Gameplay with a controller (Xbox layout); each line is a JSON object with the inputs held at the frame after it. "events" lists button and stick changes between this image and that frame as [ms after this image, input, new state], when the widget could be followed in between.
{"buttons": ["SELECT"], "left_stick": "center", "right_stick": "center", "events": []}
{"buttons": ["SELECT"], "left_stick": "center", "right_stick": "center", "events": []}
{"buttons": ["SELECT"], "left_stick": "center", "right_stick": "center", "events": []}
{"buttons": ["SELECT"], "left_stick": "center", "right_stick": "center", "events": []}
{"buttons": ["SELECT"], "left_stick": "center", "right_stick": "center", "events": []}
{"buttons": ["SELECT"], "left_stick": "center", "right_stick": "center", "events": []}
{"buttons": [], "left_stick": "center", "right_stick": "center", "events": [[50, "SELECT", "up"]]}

Action item: The answer must consist of all the entries, copied exactly.

The answer:
Gameplay with a controller (Xbox layout); each line is a JSON object with the inputs held at the frame after it. "events" lists button and stick changes between this image and that frame as [ms after this image, input, new state], when the widget could be followed in between.
{"buttons": ["SELECT"], "left_stick": "center", "right_stick": "center", "events": []}
{"buttons": ["SELECT"], "left_stick": "center", "right_stick": "center", "events": []}
{"buttons": ["SELECT"], "left_stick": "center", "right_stick": "center", "events": []}
{"buttons": ["SELECT"], "left_stick": "center", "right_stick": "center", "events": []}
{"buttons": ["SELECT"], "left_stick": "center", "right_stick": "center", "events": []}
{"buttons": ["SELECT"], "left_stick": "center", "right_stick": "center", "events": []}
{"buttons": [], "left_stick": "center", "right_stick": "center", "events": [[50, "SELECT", "up"]]}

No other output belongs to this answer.